* Try it
Copy, word for word, the lines of the listing below from the line with "Carrier Management" up to and including the line with "Add to Cart". Drop the pictures.

Given entries section start

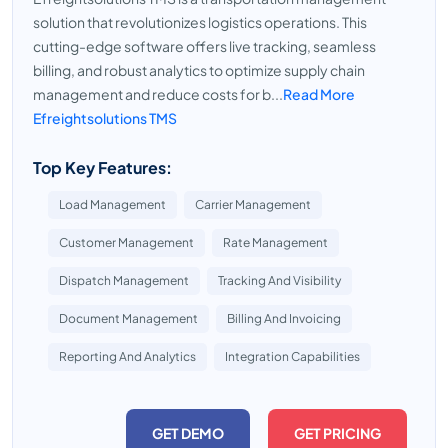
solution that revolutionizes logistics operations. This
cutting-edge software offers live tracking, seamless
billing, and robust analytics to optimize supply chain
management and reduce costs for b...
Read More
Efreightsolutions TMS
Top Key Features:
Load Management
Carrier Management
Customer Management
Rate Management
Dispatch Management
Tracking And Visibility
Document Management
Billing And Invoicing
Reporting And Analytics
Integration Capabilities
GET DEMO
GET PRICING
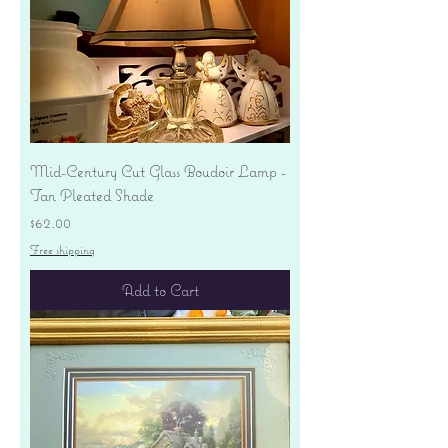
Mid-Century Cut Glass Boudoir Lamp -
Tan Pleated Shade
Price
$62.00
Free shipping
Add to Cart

Given entries section end
Given entries section start

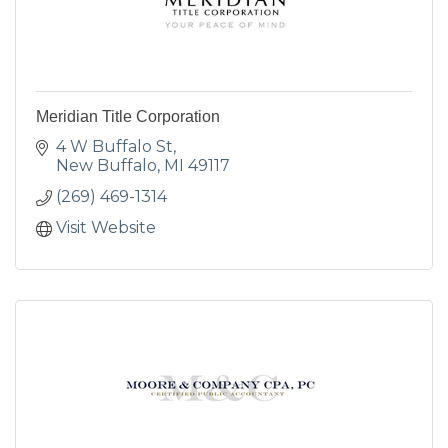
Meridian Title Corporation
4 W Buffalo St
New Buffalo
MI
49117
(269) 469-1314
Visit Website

Given entries section end

* Answer space
Carrier Management
Customer Management
Rate Management
Dispatch Management
Tracking And Visibility
Document Management
Billing And Invoicing
Reporting And Analytics
Integration Capabilities
GET DEMO
GET PRICING
Mid-Century Cut Glass Boudoir Lamp -
Tan Pleated Shade
Price
$62.00
Free shipping
Add to Cart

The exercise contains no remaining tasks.